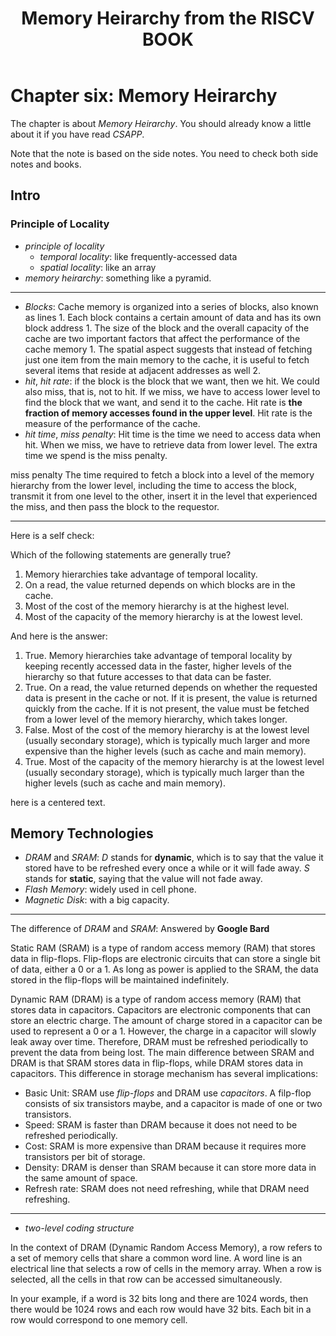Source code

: #+title: Memory Heirarchy from the RISCV BOOK
* Chapter six: Memory Heirarchy

The chapter is about /Memory Heirarchy/. You should already know a
little about it if you have read /CSAPP/.

Note that the note is based on the side notes. You need to check both side notes and books. 

** Intro 
*** Principle of Locality
- /principle of locality/ 
  - /temporal locality/: like frequently-accessed data
  - /spatial locality/: like an array

- /memory heirarchy/: something like a pyramid.

-----------------

- /Blocks/: Cache memory is organized into a series of blocks, also known as lines 1. Each block contains a certain amount of data and has its own block address 1. The size of the block and the overall capacity of the cache are two important factors that affect the performance of the cache memory 1. The spatial aspect suggests that instead of fetching just one item from the main memory to the cache, it is useful to fetch several items that reside at adjacent addresses as well 2.
- /hit/, /hit rate/: if the block is the block that we want, then we hit. We could also miss, that is, not to hit. If we miss, we have to access lower level to find the block that we want, and send it to the cache. Hit rate is *the fraction of memory accesses found in the upper level*.  Hit rate is the measure of the performance of the cache.
- /hit time/, /miss penalty/: Hit time is the time we need to access data when hit. When we miss, we have to retrieve data from lower level. The extra time we spend is the miss penalty. 

#+BEGIN_NOTE
miss penalty The time required to fetch a block into a level of
the memory hierarchy from the lower level, including the time to
access the block, transmit it from one level to the other, insert it
in the level that experienced the miss, and then pass the block to the
requestor.
#+END_NOTE

----------

Here is a self check: 

Which of the following statements are generally true?
1. Memory hierarchies take advantage of temporal locality.
2. On a read, the value returned depends on which blocks are in the cache.
3. Most of the cost of the memory hierarchy is at the highest level.
4. Most of the capacity of the memory hierarchy is at the lowest level.

And here is the answer:
1. True. Memory hierarchies take advantage of temporal locality by keeping recently accessed data in the faster, higher levels of the hierarchy so that future accesses to that data can be faster.
2. True. On a read, the value returned depends on whether the requested data is present in the cache or not. If it is present, the value is returned quickly from the cache. If it is not present, the value must be fetched from a lower level of the memory hierarchy, which takes longer.
3. False. Most of the cost of the memory hierarchy is at the lowest level (usually secondary storage), which is typically much larger and more expensive than the higher levels (such as cache and main memory).
4. True. Most of the capacity of the memory hierarchy is at the lowest level (usually secondary storage), which is typically much larger than the higher levels (such as cache and main memory).

#+begin_center
here is a centered text.
#+end_center

** Memory Technologies

- /DRAM/ and /SRAM/: /D/ stands for *dynamic*, which is to say that the value it stored have to be refreshed every once a while or it will fade away. /S/ stands for *static*, saying that the value will not fade away.
- /Flash Memory/: widely used in cell phone.
- /Magnetic Disk/: with a big capacity.

---------------

The difference of /DRAM/ and /SRAM/: Answered by *Google Bard*

Static RAM (SRAM) is a type of random access memory (RAM) that stores data in flip-flops. Flip-flops are electronic circuits that can store a single bit of data, either a 0 or a 1. As long as power is applied to the SRAM, the data stored in the flip-flops will be maintained indefinitely.

Dynamic RAM (DRAM) is a type of random access memory (RAM) that stores data in capacitors. Capacitors are electronic components that can store an electric charge. The amount of charge stored in a capacitor can be used to represent a 0 or a 1. However, the charge in a capacitor will slowly leak away over time. Therefore, DRAM must be refreshed periodically to prevent the data from being lost.
The main difference between SRAM and DRAM is that SRAM stores data in flip-flops, while DRAM stores data in capacitors. This difference in storage mechanism has several implications:

- Basic Unit: SRAM use /flip-flops/ and DRAM use /capacitors/. A filp-flop consists of six transistors maybe, and a capacitor is made of one or two transistors.
- Speed: SRAM is faster than DRAM because it does not need to be refreshed periodically.
- Cost: SRAM is more expensive than DRAM because it requires more transistors per bit of storage.
- Density: DRAM is denser than SRAM because it can store more data in the same amount of space.
- Refresh rate: SRAM does not need refreshing, while that DRAM need refreshing.

-------

- /two-level coding structure/

In the context of DRAM (Dynamic Random Access Memory), a row refers to a set of memory cells that share a common word line. A word line is an electrical line that selects a row of cells in the memory array. When a row is selected, all the cells in that row can be accessed simultaneously.

In your example, if a word is 32 bits long and there are 1024 words, then there would be 1024 rows and each row would have 32 bits. Each bit in a row would correspond to one memory cell.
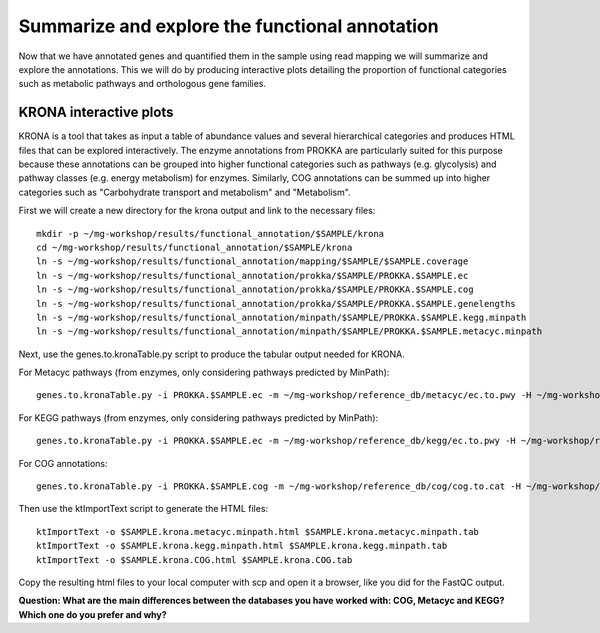 ==============
Summarize and explore the functional annotation
==============
Now that we have annotated genes and quantified them in the sample using read mapping we will summarize and explore the annotations. This we will do by producing interactive plots detailing the proportion of functional categories such as metabolic pathways and orthologous gene families.

KRONA interactive plots
=========
KRONA is a tool that takes as input a table of abundance values and several hierarchical categories and produces HTML files that can be explored interactively. The enzyme annotations from PROKKA are particularly suited for this purpose because these annotations can be grouped into higher functional categories such as pathways (e.g. glycolysis) and pathway classes (e.g. energy metabolism) for enzymes. Similarly, COG annotations can be summed up into higher categories such as "Carbohydrate transport and metabolism" and "Metabolism".

First we will create a new directory for the krona output and link to the necessary files::

  mkdir -p ~/mg-workshop/results/functional_annotation/$SAMPLE/krona
  cd ~/mg-workshop/results/functional_annotation/$SAMPLE/krona
  ln -s ~/mg-workshop/results/functional_annotation/mapping/$SAMPLE/$SAMPLE.coverage
  ln -s ~/mg-workshop/results/functional_annotation/prokka/$SAMPLE/PROKKA.$SAMPLE.ec
  ln -s ~/mg-workshop/results/functional_annotation/prokka/$SAMPLE/PROKKA.$SAMPLE.cog
  ln -s ~/mg-workshop/results/functional_annotation/prokka/$SAMPLE/PROKKA.$SAMPLE.genelengths
  ln -s ~/mg-workshop/results/functional_annotation/minpath/$SAMPLE/PROKKA.$SAMPLE.kegg.minpath
  ln -s ~/mg-workshop/results/functional_annotation/minpath/$SAMPLE/PROKKA.$SAMPLE.metacyc.minpath
  
Next, use the genes.to.kronaTable.py script to produce the tabular output needed for KRONA.

For Metacyc pathways (from enzymes, only considering pathways predicted by MinPath)::

  genes.to.kronaTable.py -i PROKKA.$SAMPLE.ec -m ~/mg-workshop/reference_db/metacyc/ec.to.pwy -H ~/mg-workshop/reference_db/metacyc/pwy.hierarchy -n $SAMPLE -l <(grep "minpath 1" PROKKA.$SAMPLE.metacyc.minpath) -c $SAMPLE.coverage -L PROKKA.$SAMPLE.genelengths -o $SAMPLE.krona.metacyc.minpath.tab
  
For KEGG pathways (from enzymes, only considering pathways predicted by MinPath)::

  genes.to.kronaTable.py -i PROKKA.$SAMPLE.ec -m ~/mg-workshop/reference_db/kegg/ec.to.pwy -H ~/mg-workshop/reference_db/kegg/pwy.hierarchy -n $SAMPLE -l <(grep "minpath 1" PROKKA.$SAMPLE.kegg.minpath) -c $SAMPLE.coverage -L PROKKA.$SAMPLE.genelengths -o $SAMPLE.krona.kegg.minpath.tab

For COG annotations::

  genes.to.kronaTable.py -i PROKKA.$SAMPLE.cog -m ~/mg-workshop/reference_db/cog/cog.to.cat -H ~/mg-workshop/reference_db/cog/cat.hierarchy -n $SAMPLE -c $SAMPLE.coverage -L PROKKA.$SAMPLE.genelengths -o $SAMPLE.krona.COG.tab
  
Then use the ktImportText script to generate the HTML files::

  ktImportText -o $SAMPLE.krona.metacyc.minpath.html $SAMPLE.krona.metacyc.minpath.tab
  ktImportText -o $SAMPLE.krona.kegg.minpath.html $SAMPLE.krona.kegg.minpath.tab
  ktImportText -o $SAMPLE.krona.COG.html $SAMPLE.krona.COG.tab

Copy the resulting html files to your local computer with scp and open it a browser, 
like you did for the FastQC output.

**Question: What are the main differences between the databases you have worked with: COG, Metacyc and KEGG? Which one do you prefer and why?**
——————————
> ACTIVITY:
Within the material above, output exactly the lines from the one with "Next, use the" through the one with "For KEGG pathways", end lines included, and nothing besides.

> ANSWER SECTION:
Next, use the genes.to.kronaTable.py script to produce the tabular output needed for KRONA.

For Metacyc pathways (from enzymes, only considering pathways predicted by MinPath)::

  genes.to.kronaTable.py -i PROKKA.$SAMPLE.ec -m ~/mg-workshop/reference_db/metacyc/ec.to.pwy -H ~/mg-workshop/reference_db/metacyc/pwy.hierarchy -n $SAMPLE -l <(grep "minpath 1" PROKKA.$SAMPLE.metacyc.minpath) -c $SAMPLE.coverage -L PROKKA.$SAMPLE.genelengths -o $SAMPLE.krona.metacyc.minpath.tab
  
For KEGG pathways (from enzymes, only considering pathways predicted by MinPath)::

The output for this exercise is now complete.